A Git subtree is a way to embed a repository into another repository. As a convention, we refer to the repository being embedded as the child repository, and to the other repository as the parent repository. The parent repository contains a subtree that reflects the content of a child repository at a given commit. You can read more about Git subtrees here.
Setting up subtrees
Following good practices, you first need to declare each child repository as being a remote of the parent repository. You can do so by executing the command below in the parent repository. Note that executing that command has no impact on the content of the parent repository.
# e.g. git remote add models https://github.com/org/models.git
git remote add <child name> <child URL>
Once you have executed that command for every child repository, Hackolade Studio detects that the parent repository has multiple remotes and will provide you with additional actions.
Hackolade Studio helps you keep your Git subtrees up-to-date in the parent repository by making it easy to pull remote commits from child repositories. If the repository you opened in Hackolade Studio has more than one remote, then the additional action "PULL subtree" will be made available in the pane "Pull remote commits".
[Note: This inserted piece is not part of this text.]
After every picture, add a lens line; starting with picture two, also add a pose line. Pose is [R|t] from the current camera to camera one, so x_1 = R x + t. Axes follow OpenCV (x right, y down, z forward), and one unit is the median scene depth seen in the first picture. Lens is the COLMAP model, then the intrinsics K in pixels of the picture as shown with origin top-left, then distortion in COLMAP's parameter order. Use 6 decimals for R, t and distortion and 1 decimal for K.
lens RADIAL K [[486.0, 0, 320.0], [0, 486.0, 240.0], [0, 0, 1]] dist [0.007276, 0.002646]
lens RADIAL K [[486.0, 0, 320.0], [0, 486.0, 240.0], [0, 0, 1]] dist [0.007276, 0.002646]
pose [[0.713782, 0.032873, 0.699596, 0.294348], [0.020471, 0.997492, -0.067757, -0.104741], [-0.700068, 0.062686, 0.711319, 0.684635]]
Using that action, you can pull any branch from any child repository into the subfolder of your choice. Besides expecting some inputs, the action behaves exactly like the primary PULL action and is also capable of handling conflicts.
Hackolade Studio makes it possible to pull remote commits from the child repositories into the parent repository. However, it does not support modifying subtrees in the parent repository and pushing commits back to the child repositories. We recommend that treat a subtree as a read-only copy of a child repository and to apply your changes to the child repository directly instead of through the parent repository.